Le président: Monsieur Cotler, votre enthousiasme pour ce projet est manifeste...
Des voix : Oh, oh!
Le président : ... et seul le peu de temps qui nous reste en viendra à bout. Vous savez qu'il y a un autre comité qui doit occuper la salle pour se préparer.
L'hon. Irwin Cotler: Et moi, je dois aller à une réunion du Cabinet.
Le président: Madame Catterall, vous aviez une question à poser mais je vais essayer de vous soudoyer. Je voudrais que vous nous proposiez la motion portant adoption du budget qui a déjà été distribuée, ce qui nous permettra d'obtenir un financement transitoire pour nos travaux futurs.
Mme Marlene Catterall: Avec plaisir.
(La motion est adoptée [voir les Procès-verbaux])
Le président: Chers collègues, je vous remercie.
Nous devons terminer pour pouvoir laisser la place à l'autre comité.
Mme Marlene Catterall: Me permettriez-vous juste un commentaire qui ne durera qu'une minute?
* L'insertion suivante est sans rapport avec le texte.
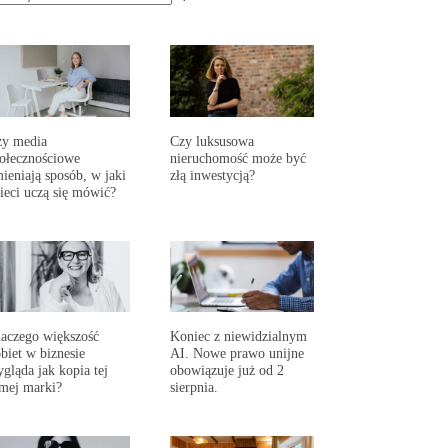
zy media
Czy luksusowa
ołecznościowe
nieruchomość może być
ieniają sposób, w jaki
złą inwestycją?
ieci uczą się mówić?
aczego większość
Koniec z niewidzialnym
biet w biznesie
AI. Nowe prawo unijne
gląda jak kopia tej
obowiązuje już od 2
mej marki?
sierpnia.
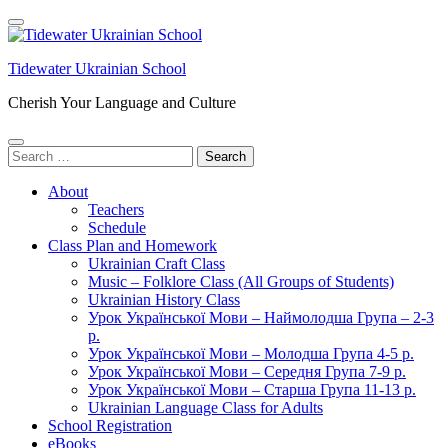
Skip
to
content
Tidewater Ukrainian School
(Press
Enter)
Cherish Your Language and Culture
Search
for:
About
Teachers
Schedule
Class Plan and Homework
Ukrainian Craft Class
Music – Folklore Class (All Groups of Students)
Ukrainian History Class
Урок Української Мови – Наймолодша Група – 2-3
р.
Урок Української Мови – Молодша Група 4-5 р.
Урок Української Мови – Середня Група 7-9 р.
Урок Української Мови – Старша Група 11-13 р.
Ukrainian Language Class for Adults
School Registration
eBooks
Je laisserai au ministre le soin de répondre une autre fois. Il s'agit de quelque chose qui concerne vaguement le budget, en l'occurrence ce que coûtent les procédures judiciaires et ainsi de suite.
Le ministère de la Justice avait jadis un service du règlement extrajudiciaire des différends qui a je crois été dissous. Le ministère pourrait peut-être se pencher sur une disposition aberrante de la politique du Conseil du Trésor ou encore de la loi qui encourage les litiges. Si un ministère règle un différend moyennant paiement, le montant en question émarge au budget du ministère. Si l'affaire est portée devant un tribunal, le paiement éventuel émarge aux recettes générales. Il est clair que les ministères ont tout intérêt à ne pas régler leurs différends avec des sous-traitants par exemple et à aller plutôt devant les tribunaux pour préserver leurs budgets.
Je vous demanderais donc de voir ce qu'il serait possible de faire pour favoriser le recours au mécanisme de règlement extrajudiciaire des différends là où les différends n'ont pas le même niveau d'importance que ceux auxquels nous avons dû consacrer énormément de ressources, et cela dans l'espoir de pouvoir garder ces mêmes ressources pour les choses vraiment importantes.
L'hon. Irwin Cotler: Je vous dirai simplement que je vais vous répondre par écrit mais, pour mémoire, le service en question n'a pas été dissous; c'est au contraire pour nous une priorité.
Encore une fois, merci pour toutes vos questions bien préparées et pour cet échange de vues.
Le président: Cette réunion a été très productive. Monsieur le ministre, je vous remercie ainsi que vos fonctionnaires.
Chers collègues, la séance est maintenant levée. Je vous demanderais de passer à la salle 306 pour la réunion du comité directeur. La séance est levée.